Theater puts on a peachy-keen summer play

Alex+Irwin%2C+the+centipede+in+%22James+and+the+Giant+Peach%2C%22+performs+a+rap+prose+by+reciting+lines+to+a+beat+Friday+night+at+the+Gladish+Community+and+Cultural+Center.

RACHEL SUN | The Daily Evergreen

Alex Irwin, the centipede in "James and the Giant Peach," performs a rap prose by reciting lines to a beat Friday night at the Gladish Community and Cultural Center.

RACHEL SUN, Evergreen reporter

Pullman Civic Theatre (PCT) opened its summer production of “James and the Giant Peach” on Friday.

The play, based on Roald Dahl’s children’s novel, follows the story of a boy named James (Reed Newell) after he is gifted a bag of magic crystals that set him on a grand adventure.

Director Dean Bourland said he chose “James and the Giant Peach” because it is a classic that the audience and the show’s cast of children and adults can enjoy.

“It’s very popular, and it’s a well-known script,” Bourland said. “[The play] gives people the chance to be involved in something they know and love.”

The show features what Bourland calls “rap prose” — poetry from the novel interspersed throughout the play and set to percussion work by Stuart Cornwall.

In the scene “Eating a Peach,” the character Centipede (Alex Irwin) strolls around the stage as he addresses his companions, including James, Earthworm (Kalista McCafferty), Ladybird (Lauren Welch), Miss Spider (Elizabeth Bourland) and Old Green Grasshopper (Andy Cornwall).

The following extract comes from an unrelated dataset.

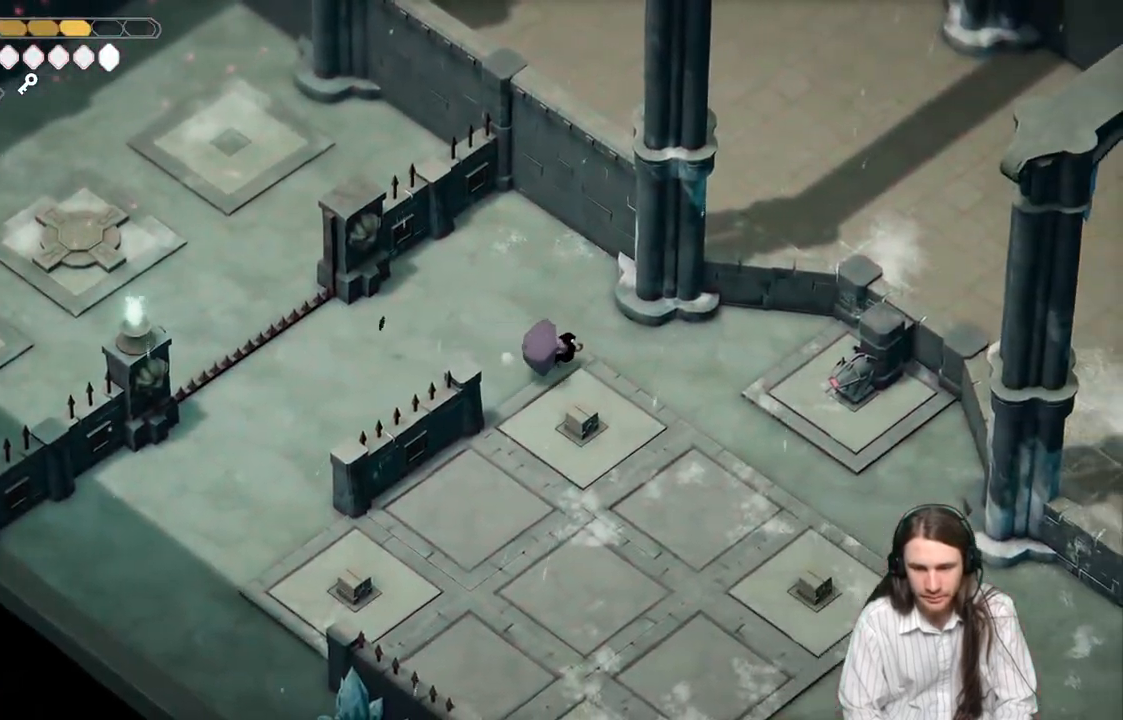
{"buttons": [], "left_stick": "down", "right_stick": "center", "events": [[100, "left_stick", "down-right"], [367, "left_stick", "down-left"], [483, "left_stick", "down"]]}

“I’ve eaten many strange and scrumptious dishes in my time,” Centipede tells his companions, “but there’s no doubt I’d go without a million plates of each, for one small mite, one tiny bite, of this fantastic peach!”

PCT produces a children’s play every year, such as “The Phantom Tollbooth” and “The Lion, the Witch and the Wardrobe,” Bourland said.

“We do a children’s show every summer, and this is the third one that I have directed,” he said. “Next year, we are planning to do ‘Winnie the Pooh.’ ”

Bourland started at PCT 10 years ago, and everyone involved in production is there on a volunteer basis, he said.

“All the money from ticket sales goes into the next production,” he said. “It’s just keeping us sustained.”

Everyone is welcome to get involved, even if they’re not actors, he said.

“We welcome anybody from the community with almost any skill level. If you want to act, if you want to direct, if you want to help sell tickets, or build sets, or hand out programs, we welcome everybody,” he said. “It’s a community organization, and we love to bring in new people who enjoy doing what we are doing.”

The play will run at 7:30 p.m. Thursday through Saturday at the Gladish Community and Cultural Center and again at 2 p.m. Sunday.

Tickets can be purchased online at PCT’s website, at Dissmore’s IGA or Neill’s Flowers and Gifts.